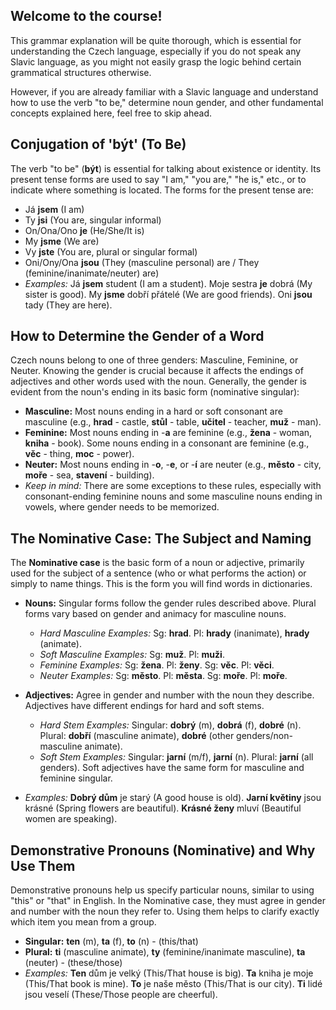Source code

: ## Welcome to the course!

This grammar explanation will be quite thorough, which is essential for understanding the Czech language, especially if you do not speak any Slavic language, as you might not easily grasp the logic behind certain grammatical structures otherwise.

However, if you are already familiar with a Slavic language and understand how to use the verb "to be," determine noun gender, and other fundamental concepts explained here, feel free to skip ahead.

## Conjugation of 'být' (To Be)

The verb "to be" (__být__) is essential for talking about existence or identity. Its present tense forms are used to say "I am," "you are," "he is," etc., or to indicate where something is located. The forms for the present tense are:

*   Já __jsem__ (I am)
*   Ty __jsi__ (You are, singular informal)
*   On/Ona/Ono __je__ (He/She/It is)
*   My __jsme__ (We are)
*   Vy __jste__ (You are, plural or singular formal)
*   Oni/Ony/Ona __jsou__ (They (masculine personal) are / They (feminine/inanimate/neuter) are)
*   _Examples:_ Já __jsem__ student (I am a student). Moje sestra __je__ dobrá (My sister is good). My __jsme__ dobří přátelé (We are good friends). Oni __jsou__ tady (They are here).

## How to Determine the Gender of a Word

Czech nouns belong to one of three genders: Masculine, Feminine, or Neuter. Knowing the gender is crucial because it affects the endings of adjectives and other words used with the noun. Generally, the gender is evident from the noun's ending in its basic form (nominative singular):

*   __Masculine:__ Most nouns ending in a hard or soft consonant are masculine (e.g., __hrad__ - castle, __stůl__ - table, __učitel__ - teacher, __muž__ - man).
*   __Feminine:__ Most nouns ending in -__a__ are feminine (e.g., __žena__ - woman, __kniha__ - book). Some nouns ending in a consonant are feminine (e.g., __věc__ - thing, __moc__ - power).
*   __Neuter:__ Most nouns ending in -__o__, -__e__, or -__í__ are neuter (e.g., __město__ - city, __moře__ - sea, __stavení__ - building).
*   _Keep in mind:_ There are some exceptions to these rules, especially with consonant-ending feminine nouns and some masculine nouns ending in vowels, where gender needs to be memorized.

## The Nominative Case: The Subject and Naming

The __Nominative case__ is the basic form of a noun or adjective, primarily used for the subject of a sentence (who or what performs the action) or simply to name things. This is the form you will find words in dictionaries.

*   __Nouns:__ Singular forms follow the gender rules described above. Plural forms vary based on gender and animacy for masculine nouns.
    
    *   _Hard Masculine Examples:_ Sg: __hrad__. Pl: __hrady__ (inanimate), __hrady__ (animate).
    *   _Soft Masculine Examples:_ Sg: __muž__. Pl: __muži__.
    *   _Feminine Examples:_ Sg: __žena__. Pl: __ženy__. Sg: __věc__. Pl: __věci__.
    *   _Neuter Examples:_ Sg: __město__. Pl: __města__. Sg: __moře__. Pl: __moře__.
    
    
    
*   __Adjectives:__ Agree in gender and number with the noun they describe. Adjectives have different endings for hard and soft stems.
    
    *   _Hard Stem Examples:_ Singular: __dobrý__ (m), __dobrá__ (f), __dobré__ (n). Plural: __dobří__ (masculine animate), __dobré__ (other genders/non-masculine animate).
    *   _Soft Stem Examples:_ Singular: __jarní__ (m/f), __jarní__ (n). Plural: __jarní__ (all genders). Soft adjectives have the same form for masculine and feminine singular.
    
    
    
*   _Examples:_ __Dobrý dům__ je starý (A good house is old). __Jarní květiny__ jsou krásné (Spring flowers are beautiful). __Krásné ženy__ mluví (Beautiful women are speaking).

## Demonstrative Pronouns (Nominative) and Why Use Them

Demonstrative pronouns help us specify particular nouns, similar to using "this" or "that" in English. In the Nominative case, they must agree in gender and number with the noun they refer to. Using them helps to clarify exactly which item you mean from a group.

*   __Singular:__ __ten__ (m), __ta__ (f), __to__ (n) - (this/that)
*   __Plural:__ __ti__ (masculine animate), __ty__ (feminine/inanimate masculine), __ta__ (neuter) - (these/those)
*   _Examples:_ __Ten__ dům je velký (This/That house is big). __Ta__ kniha je moje (This/That book is mine). __To__ je naše město (This/That is our city). __Ti__ lidé jsou veselí (These/Those people are cheerful).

========================

*REQUIRED WORK:* Using the entries above, extract exactly the span from the line with "Sg: __muž__. Pl: __muži__." to the line with "(neuter) - (these/those)", both lines included; leave out everything else.

*OUTPUT BELOW:*
    *   _Soft Masculine Examples:_ Sg: __muž__. Pl: __muži__.
    *   _Feminine Examples:_ Sg: __žena__. Pl: __ženy__. Sg: __věc__. Pl: __věci__.
    *   _Neuter Examples:_ Sg: __město__. Pl: __města__. Sg: __moře__. Pl: __moře__.
    
    
    
*   __Adjectives:__ Agree in gender and number with the noun they describe. Adjectives have different endings for hard and soft stems.
    
    *   _Hard Stem Examples:_ Singular: __dobrý__ (m), __dobrá__ (f), __dobré__ (n). Plural: __dobří__ (masculine animate), __dobré__ (other genders/non-masculine animate).
    *   _Soft Stem Examples:_ Singular: __jarní__ (m/f), __jarní__ (n). Plural: __jarní__ (all genders). Soft adjectives have the same form for masculine and feminine singular.
    
    
    
*   _Examples:_ __Dobrý dům__ je starý (A good house is old). __Jarní květiny__ jsou krásné (Spring flowers are beautiful). __Krásné ženy__ mluví (Beautiful women are speaking).

## Demonstrative Pronouns (Nominative) and Why Use Them

Demonstrative pronouns help us specify particular nouns, similar to using "this" or "that" in English. In the Nominative case, they must agree in gender and number with the noun they refer to. Using them helps to clarify exactly which item you mean from a group.

*   __Singular:__ __ten__ (m), __ta__ (f), __to__ (n) - (this/that)
*   __Plural:__ __ti__ (masculine animate), __ty__ (feminine/inanimate masculine), __ta__ (neuter) - (these/those)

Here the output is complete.